Pınar Gültekin'in babasından kahreden sözler: Kızımı teşhis edemedim
Vahşice öldürülen Pınar Gültekin'in babası Sıddık Gültekin, ''Bir insanı öldürürsün ama bu şekilde öldürülür mü Allah aşkına söyleyin? Ben bir baba olarak kızımı teşhis edemedim. Bu benim yüreğimi yakıyor. Bu acıyla ben yaşayamam zaten'' diye feryat etti.
Kanal D ekranlarında yayınlanan, sunuculuğunu Hakan Ural ve Nur Tuğba Namlı’nın sunduğu “Neler Oluyor Hayatta” programına canlı yayınına bağlanan Pınar Gültekin'in acılı babası Sıddık Gültekin, korkunç bir cinayete kurban giden 27 yaşındaki kızı Pınar Gültekin‘in öldürülmesinin ardında yaşanan olaylara isyan etti.
Acılı baba Gültekin şunları söyledi:
Öncelikle size ve bütün Türkiye; ben insanım, herkese saygılarımı sunuyorum. Bütün annelerin ellerinden öpüyorum, bütün kadınların ayaklarından öpüyorum. Benim acım çok büyük Hakan bey, en iyi siz anlarsınız çünkü siz de bir babasınız. Benim acımın tarifi edilemez. Benim acım çok büyük. Artık yeter diyelim. Bugün benim ocağım yandı, benim ciğerlerim yandı, ben bittim, öldüm. Bütün ailem bitti. Benim 27 sene verdiğim bütün emekler bitti. Ama bundan sonra hiçbir evlat ölmesin, hiçbir kadın ölmesin, hiçbir kız çocuğu ölmesin. Artık Türkiye öyle olmuş ki, her kız çocuğunun başına birer nöbetçi mi dikmemiz lazım? Pınar benim kızım değil bu saatten sonra, bütün Türkiye'nin kızıdır. Hakan bey, ben ne söyleyeceğimi bilmiyorum gerçekten. Acım çok büyük. Bunu da söylemeden geçemeyeceğim. Bütün Türk halkına teşekkür ediyorum. Muğla Akyaka Jandarma Bölge Komutanlığı'na, Muğla Valisi'ne, Emniyet teşkilatına teşekkür ediyorum. Ben şahit oldum, üç gün üç gece aynı bizim gibi hiç yatmadan görevlerini dört dörtlük yaptılar. Bunu söylemeden geçersem bir yanlış yapmış olurum. Türkiye'nin başı sağ olsun.
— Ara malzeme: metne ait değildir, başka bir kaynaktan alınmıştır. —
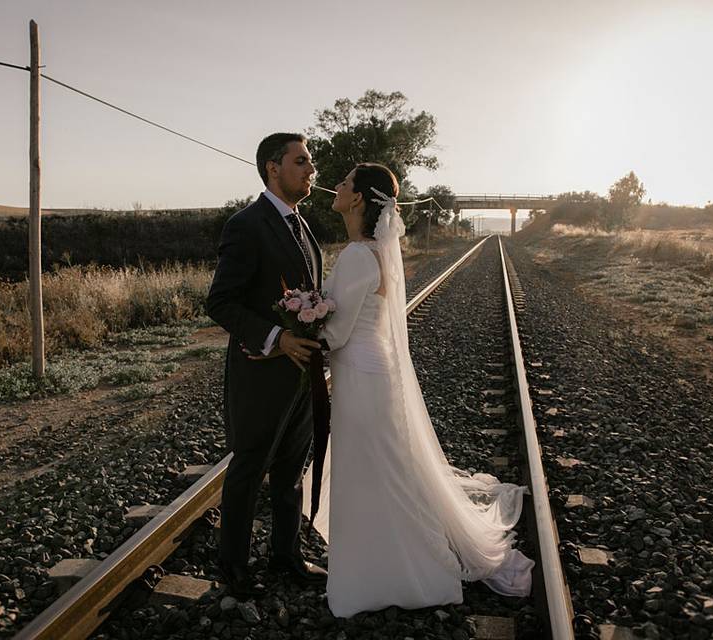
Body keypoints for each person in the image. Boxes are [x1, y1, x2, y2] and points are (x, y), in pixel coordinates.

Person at [302, 163, 534, 618]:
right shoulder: (375, 252)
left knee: (371, 473)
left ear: (359, 200)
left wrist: (301, 322)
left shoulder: (355, 256)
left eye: (347, 182)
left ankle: (391, 573)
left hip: (361, 377)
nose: (338, 185)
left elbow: (339, 331)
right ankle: (391, 563)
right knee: (385, 470)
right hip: (376, 373)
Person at [206, 132, 328, 598]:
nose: (311, 170)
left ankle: (286, 554)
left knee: (291, 470)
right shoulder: (247, 224)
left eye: (309, 162)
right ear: (273, 167)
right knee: (249, 469)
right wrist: (276, 337)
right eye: (302, 161)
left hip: (301, 376)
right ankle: (233, 566)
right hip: (261, 373)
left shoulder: (302, 225)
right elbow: (220, 302)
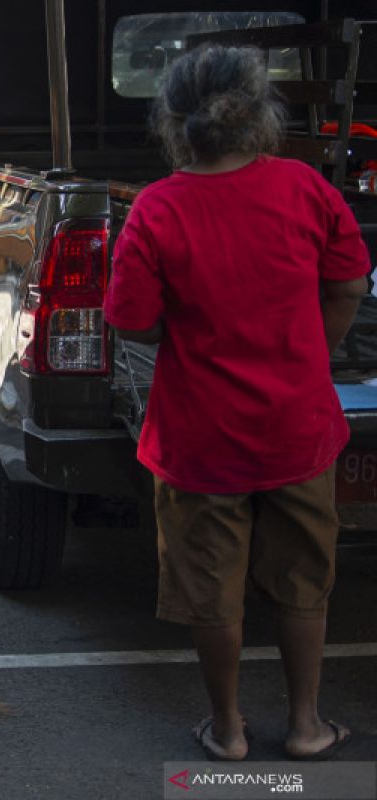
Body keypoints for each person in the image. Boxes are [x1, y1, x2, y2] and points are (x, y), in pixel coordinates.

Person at [105, 45, 371, 762]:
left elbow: (129, 319)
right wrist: (316, 346)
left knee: (211, 591)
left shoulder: (158, 208)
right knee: (302, 580)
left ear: (175, 122)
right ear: (259, 114)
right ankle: (308, 725)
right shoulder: (304, 187)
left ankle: (227, 731)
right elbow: (349, 282)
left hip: (199, 439)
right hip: (298, 427)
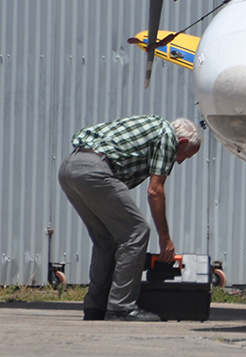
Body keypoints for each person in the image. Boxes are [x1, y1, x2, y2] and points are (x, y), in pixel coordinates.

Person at [57, 115, 201, 321]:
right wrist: (165, 239)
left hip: (69, 169)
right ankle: (121, 308)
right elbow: (155, 191)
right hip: (95, 171)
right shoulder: (168, 136)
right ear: (183, 142)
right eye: (184, 156)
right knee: (137, 231)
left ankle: (95, 307)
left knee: (105, 240)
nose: (178, 161)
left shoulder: (148, 124)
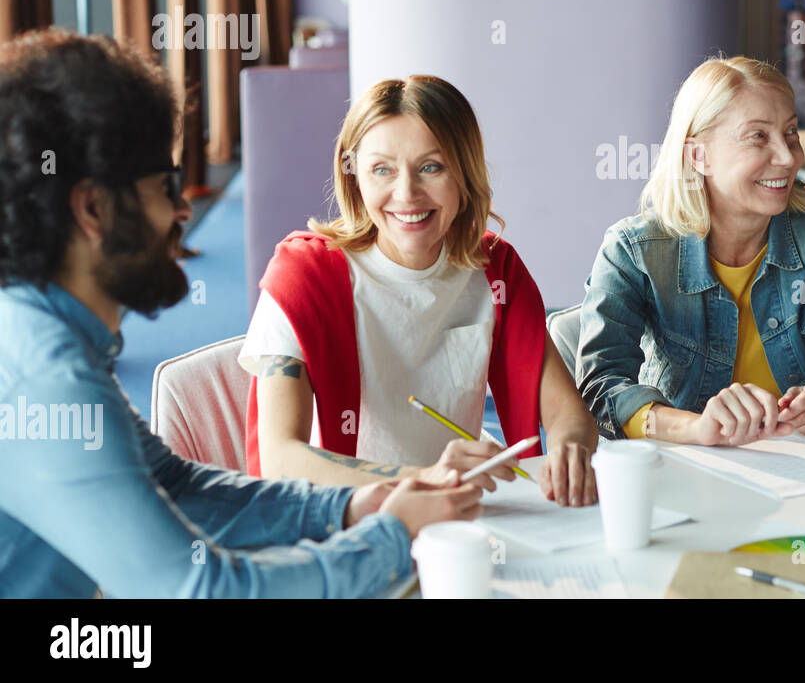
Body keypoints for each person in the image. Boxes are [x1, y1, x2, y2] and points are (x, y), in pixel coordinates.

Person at [0, 29, 478, 597]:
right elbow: (203, 591)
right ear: (92, 208)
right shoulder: (46, 379)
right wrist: (393, 537)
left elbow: (176, 485)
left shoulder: (41, 334)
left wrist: (352, 506)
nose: (182, 207)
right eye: (164, 183)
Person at [242, 75, 599, 506]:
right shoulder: (303, 277)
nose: (406, 193)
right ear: (354, 177)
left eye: (431, 167)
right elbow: (281, 459)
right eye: (382, 170)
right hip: (345, 520)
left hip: (461, 513)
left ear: (465, 174)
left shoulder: (496, 271)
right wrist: (425, 476)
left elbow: (567, 415)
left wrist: (571, 446)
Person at [577, 55, 805, 445]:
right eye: (758, 137)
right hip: (682, 467)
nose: (788, 158)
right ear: (698, 155)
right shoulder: (633, 251)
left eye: (791, 132)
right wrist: (695, 428)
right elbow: (599, 391)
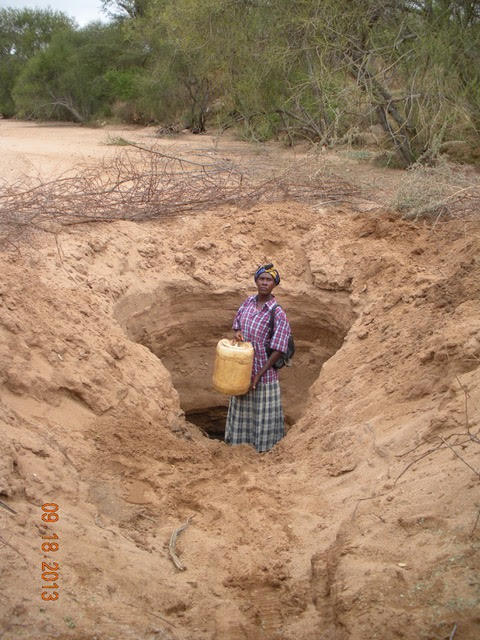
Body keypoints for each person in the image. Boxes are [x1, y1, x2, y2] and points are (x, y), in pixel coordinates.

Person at [224, 263, 291, 452]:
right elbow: (237, 323)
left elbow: (278, 348)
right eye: (261, 279)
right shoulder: (248, 303)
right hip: (242, 369)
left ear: (274, 285)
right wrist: (238, 332)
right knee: (242, 410)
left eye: (268, 280)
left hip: (265, 373)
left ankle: (265, 450)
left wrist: (258, 375)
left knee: (264, 414)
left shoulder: (277, 313)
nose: (264, 283)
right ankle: (238, 448)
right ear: (256, 280)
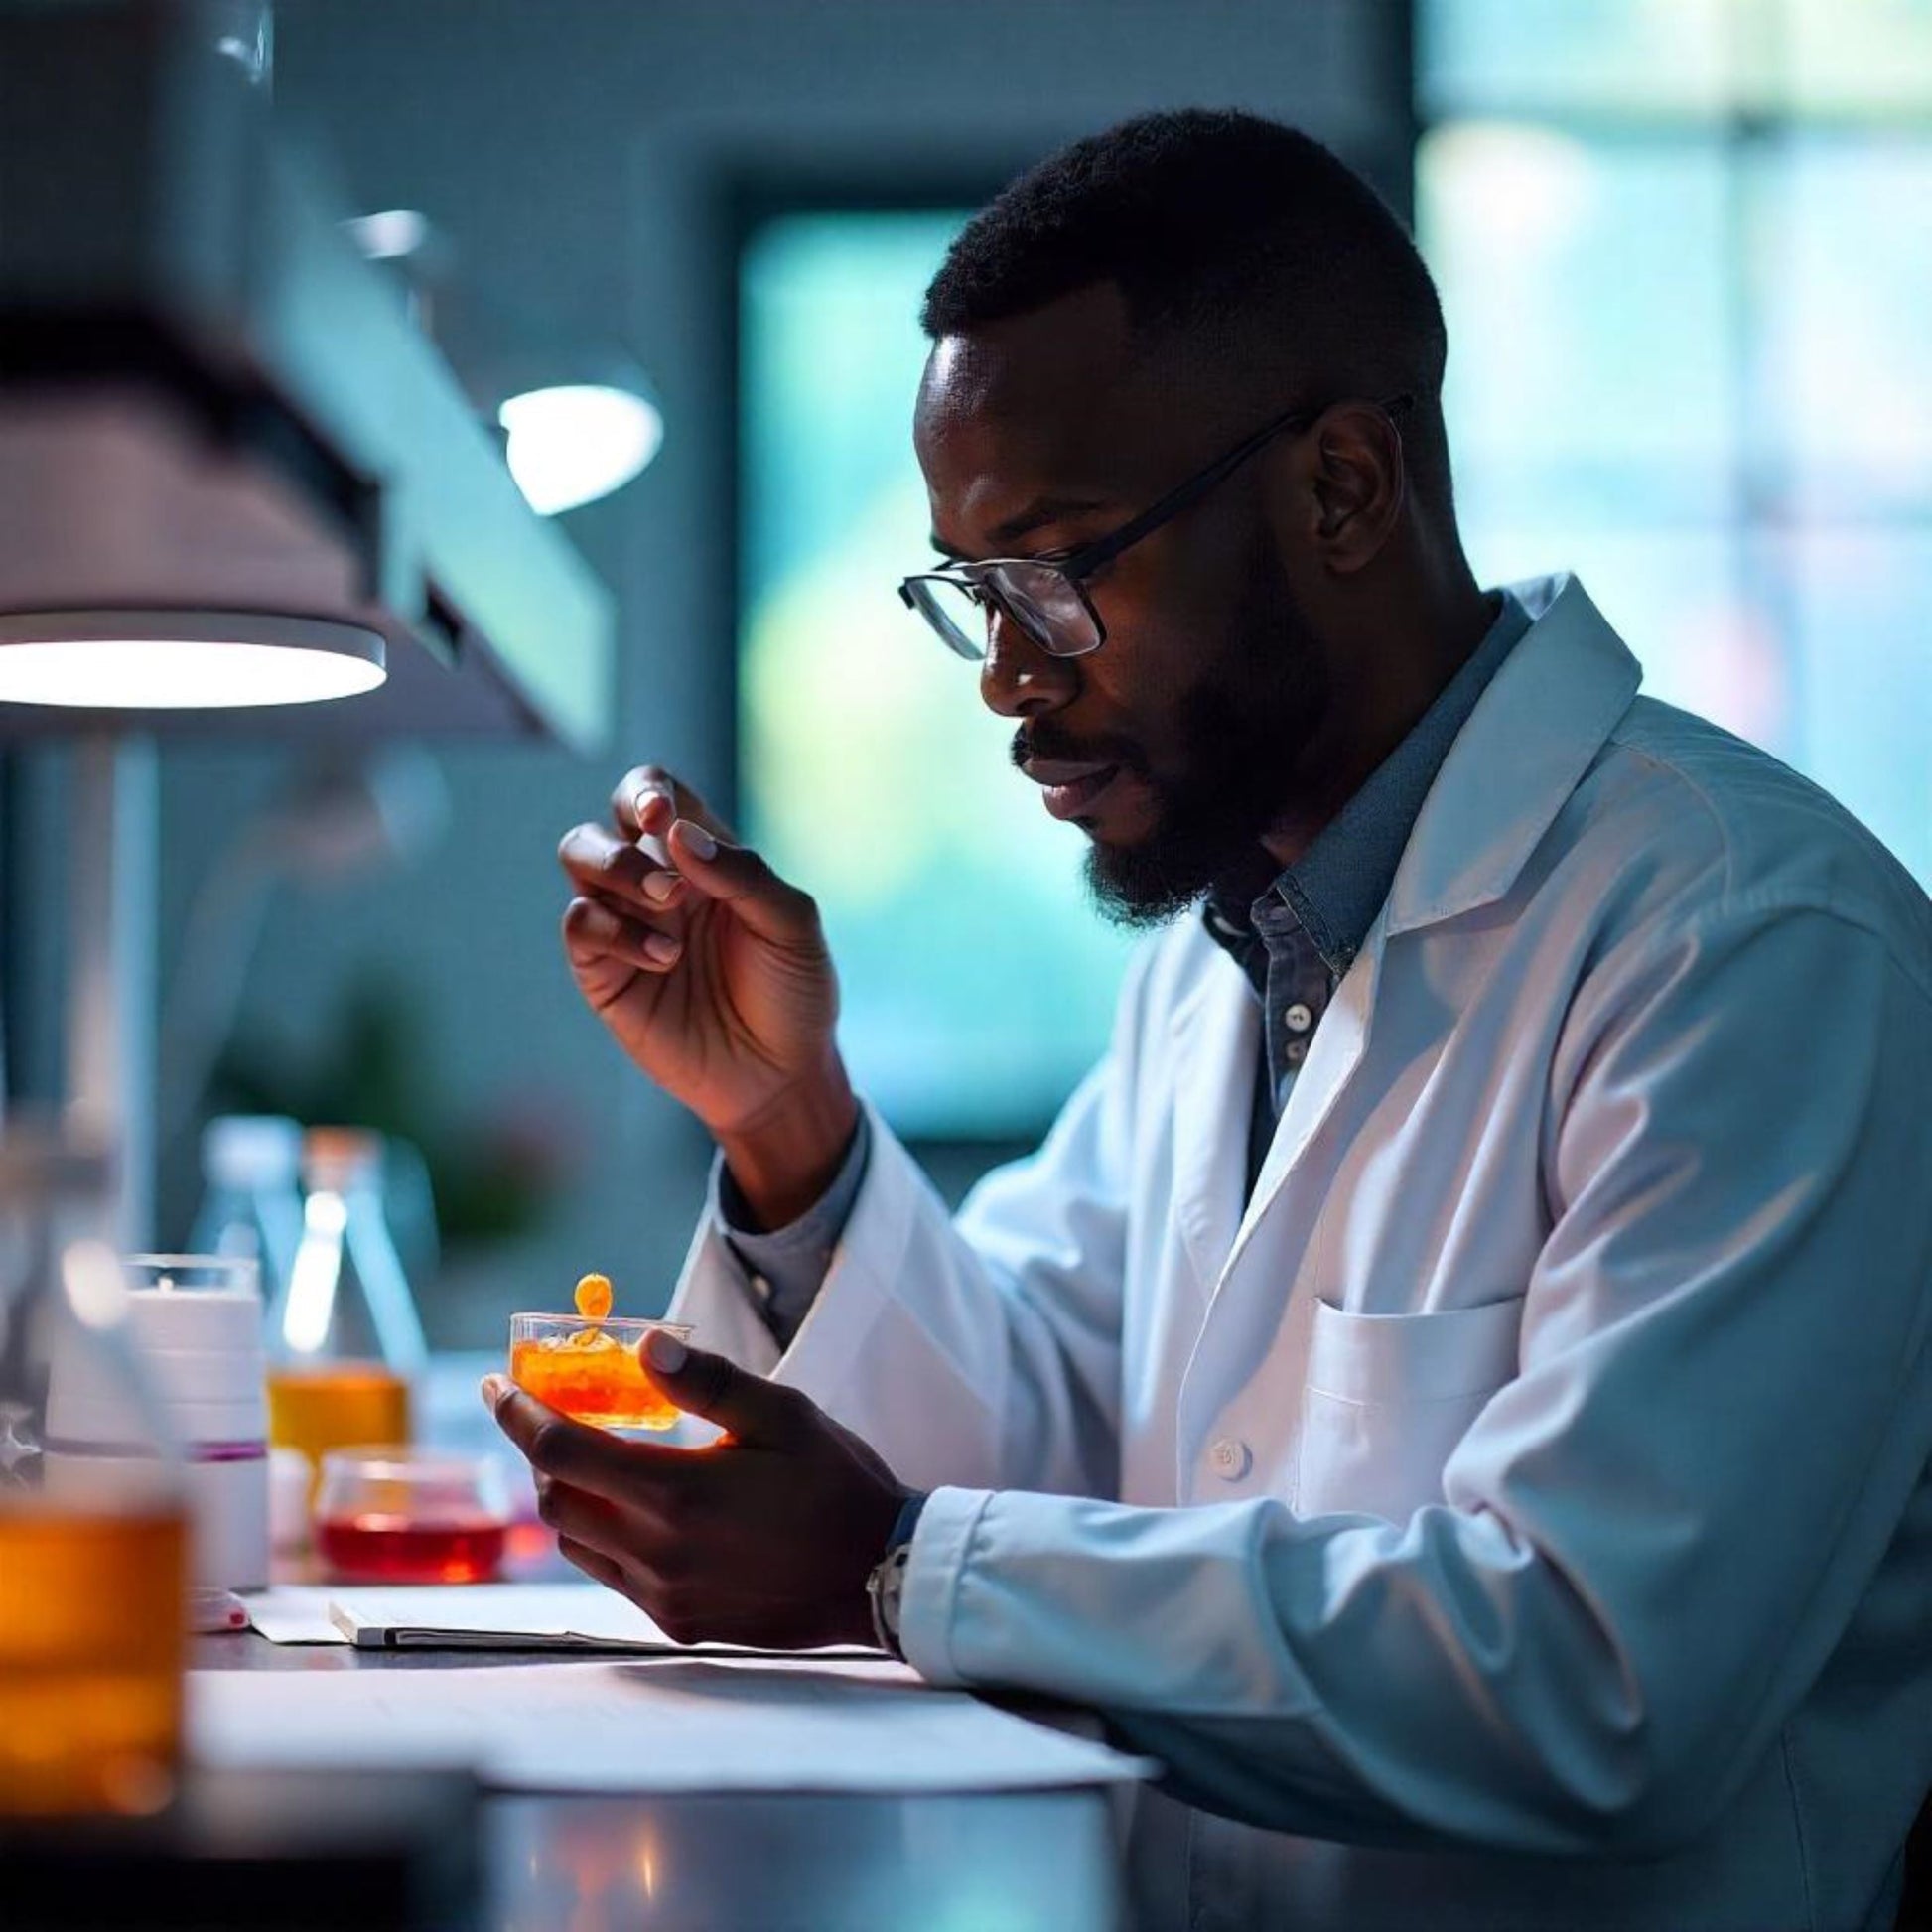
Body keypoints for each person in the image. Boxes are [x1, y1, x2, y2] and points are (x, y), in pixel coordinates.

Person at [490, 109, 1932, 1930]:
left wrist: (889, 1571)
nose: (1008, 677)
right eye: (970, 591)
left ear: (1339, 487)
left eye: (1058, 570)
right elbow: (1041, 1442)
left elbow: (1600, 1675)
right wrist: (789, 1126)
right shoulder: (1222, 953)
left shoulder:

Annesi tarif edilemez bir acı yaşıyor şu anda. Zaten hasta, orada da doktorlar geldiler müdahale ettiler. Kız kardeşi aynen öyle. Benim 5 tane çocuğum var, dördü de perişan. Biz bunu hak etmedik. Bir insan ne kadar kötü olursa olsun, hiçbir varlık, hiçbir canlı ölümü hak etmiyor. Artık yeter, bu ülke kana doymadı mı?
Pınar'ı en son 6 ay önce görmüştüm. Havaalanında karşılamıştım. 6 senedir üniversite okuyordu, bu sene son senesiydi. Bana telefon açtı dedi ki: "Baba ben artık eve döneceğim"
Bu ilişki değildi ki... Bu adam takıntı haline getirmişti. Zaten evli bir insandı, zengindi. Benim kızımın ismini belki kötüye çıkartmış olabilirler. Kızım şerefli, namuslu olmasaydı bugün kızım yaşardı. Namusu için canını verdi.
Kızımla birlikte olmak istiyormuş. Kızım buna defalarca itiraz etmiş. "Sen evli insansın, hanımına söylerim" demiş. Zaten ne zaman ki kızım "Ben senin hanımına söylerim" dedi, bu korkudan cinayeti işledi. Çünkü artık yakasını kurtaramıyordu. Bütün Muğla biliyor, esnaflar biliyor. Benim kızım 6 yıldır Muğla'da tanımayan yok, erkek gibi kızdı. Pısırık bir insan da değildi. Ama neticede takıntı hale getirmiş adam. Bir türlü kızımın yakasını bırakmamış. Ve en sonunda bu vahşet mi diyelim, isim bulamıyorum. Bu vahşetten öte bir şeydir. Bir insanı öldürürsün ama bu şekilde öldürülür mü Allah aşkına söyleyin? Ben bir baba olarak kızımı teşhis edemedim. Bu benim yüreğimi yakıyor. Bu acıyla ben yaşayamam zaten. Bu yalnız kızımı öldürmedi, hepimizi öldürdü.